• [What is being asked]
This task calls for copying each line below that contains "tail".

Material for this task section start

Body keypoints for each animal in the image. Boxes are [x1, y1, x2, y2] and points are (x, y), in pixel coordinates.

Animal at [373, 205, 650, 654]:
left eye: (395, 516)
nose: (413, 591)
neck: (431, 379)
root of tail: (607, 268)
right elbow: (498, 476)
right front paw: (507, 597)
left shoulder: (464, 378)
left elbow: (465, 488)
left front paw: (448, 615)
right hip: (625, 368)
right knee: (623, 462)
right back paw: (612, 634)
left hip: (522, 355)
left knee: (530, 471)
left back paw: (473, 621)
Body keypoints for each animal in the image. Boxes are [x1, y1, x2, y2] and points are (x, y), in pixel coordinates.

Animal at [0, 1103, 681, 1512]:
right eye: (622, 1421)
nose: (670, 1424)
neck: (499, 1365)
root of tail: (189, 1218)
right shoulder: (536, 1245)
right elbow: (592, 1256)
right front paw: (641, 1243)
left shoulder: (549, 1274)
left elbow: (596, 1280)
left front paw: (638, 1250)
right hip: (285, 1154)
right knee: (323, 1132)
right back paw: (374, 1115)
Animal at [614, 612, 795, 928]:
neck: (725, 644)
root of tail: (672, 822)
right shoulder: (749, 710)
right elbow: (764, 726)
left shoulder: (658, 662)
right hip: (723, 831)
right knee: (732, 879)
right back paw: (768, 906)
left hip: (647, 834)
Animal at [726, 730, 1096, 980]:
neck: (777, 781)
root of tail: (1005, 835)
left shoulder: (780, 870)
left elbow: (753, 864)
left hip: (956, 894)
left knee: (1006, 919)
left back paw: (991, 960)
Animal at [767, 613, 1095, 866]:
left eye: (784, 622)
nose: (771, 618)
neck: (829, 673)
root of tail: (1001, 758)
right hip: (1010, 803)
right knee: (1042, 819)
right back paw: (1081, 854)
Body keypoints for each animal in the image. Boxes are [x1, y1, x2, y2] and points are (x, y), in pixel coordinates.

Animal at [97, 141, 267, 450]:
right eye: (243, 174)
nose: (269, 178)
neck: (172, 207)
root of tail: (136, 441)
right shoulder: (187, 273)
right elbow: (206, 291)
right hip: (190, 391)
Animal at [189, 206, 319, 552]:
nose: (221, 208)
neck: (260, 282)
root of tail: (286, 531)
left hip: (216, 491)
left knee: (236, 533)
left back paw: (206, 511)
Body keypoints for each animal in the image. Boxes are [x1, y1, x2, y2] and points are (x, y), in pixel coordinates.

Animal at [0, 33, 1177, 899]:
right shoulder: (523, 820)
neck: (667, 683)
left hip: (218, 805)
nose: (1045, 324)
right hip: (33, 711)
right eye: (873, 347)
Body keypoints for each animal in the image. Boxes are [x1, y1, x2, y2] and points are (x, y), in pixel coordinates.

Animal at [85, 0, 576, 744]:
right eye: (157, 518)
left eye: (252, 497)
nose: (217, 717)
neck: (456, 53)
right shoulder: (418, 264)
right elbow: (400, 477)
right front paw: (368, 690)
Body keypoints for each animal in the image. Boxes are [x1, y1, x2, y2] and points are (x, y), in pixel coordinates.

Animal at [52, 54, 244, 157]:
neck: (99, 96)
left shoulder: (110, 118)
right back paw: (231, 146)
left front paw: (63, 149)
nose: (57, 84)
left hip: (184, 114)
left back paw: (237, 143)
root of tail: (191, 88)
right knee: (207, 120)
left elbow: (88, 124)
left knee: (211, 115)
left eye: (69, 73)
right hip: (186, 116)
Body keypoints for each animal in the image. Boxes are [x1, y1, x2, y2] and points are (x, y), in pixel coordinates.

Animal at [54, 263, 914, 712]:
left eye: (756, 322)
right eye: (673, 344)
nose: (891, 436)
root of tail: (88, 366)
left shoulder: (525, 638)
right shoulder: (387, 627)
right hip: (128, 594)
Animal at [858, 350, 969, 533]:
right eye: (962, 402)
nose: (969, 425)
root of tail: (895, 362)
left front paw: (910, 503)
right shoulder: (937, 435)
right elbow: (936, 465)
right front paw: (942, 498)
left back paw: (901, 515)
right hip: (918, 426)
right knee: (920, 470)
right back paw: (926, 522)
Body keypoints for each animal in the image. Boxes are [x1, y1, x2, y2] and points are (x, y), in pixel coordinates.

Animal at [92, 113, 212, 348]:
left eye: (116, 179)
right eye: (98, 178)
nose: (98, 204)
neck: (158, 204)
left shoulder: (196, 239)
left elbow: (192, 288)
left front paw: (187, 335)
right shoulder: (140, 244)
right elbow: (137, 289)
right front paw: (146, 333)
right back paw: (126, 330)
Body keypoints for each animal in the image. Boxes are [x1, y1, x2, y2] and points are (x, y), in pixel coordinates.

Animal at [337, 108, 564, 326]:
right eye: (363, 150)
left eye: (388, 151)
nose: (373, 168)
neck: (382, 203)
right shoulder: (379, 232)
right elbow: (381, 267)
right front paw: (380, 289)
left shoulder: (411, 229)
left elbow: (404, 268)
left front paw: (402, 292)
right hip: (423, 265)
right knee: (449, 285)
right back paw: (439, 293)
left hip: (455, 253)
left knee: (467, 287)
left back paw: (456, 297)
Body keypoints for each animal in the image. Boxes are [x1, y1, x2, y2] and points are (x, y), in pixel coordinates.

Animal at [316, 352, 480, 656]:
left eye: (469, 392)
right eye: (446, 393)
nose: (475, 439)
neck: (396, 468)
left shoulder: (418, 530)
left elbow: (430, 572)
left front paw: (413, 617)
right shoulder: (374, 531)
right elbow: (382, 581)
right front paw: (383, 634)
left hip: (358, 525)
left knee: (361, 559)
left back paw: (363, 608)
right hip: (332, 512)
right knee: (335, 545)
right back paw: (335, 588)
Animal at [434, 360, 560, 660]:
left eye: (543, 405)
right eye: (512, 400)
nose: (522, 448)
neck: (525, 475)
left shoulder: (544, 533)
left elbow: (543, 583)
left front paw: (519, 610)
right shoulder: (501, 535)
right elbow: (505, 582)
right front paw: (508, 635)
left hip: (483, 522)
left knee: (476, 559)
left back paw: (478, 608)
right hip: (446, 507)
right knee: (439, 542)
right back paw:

Material for this task section end

• [Task result]
root of tail: (607, 268)
root of tail: (189, 1218)
root of tail: (672, 822)
root of tail: (1005, 835)
root of tail: (1001, 758)
root of tail: (136, 441)
root of tail: (286, 531)
root of tail: (191, 88)
root of tail: (88, 366)
root of tail: (895, 362)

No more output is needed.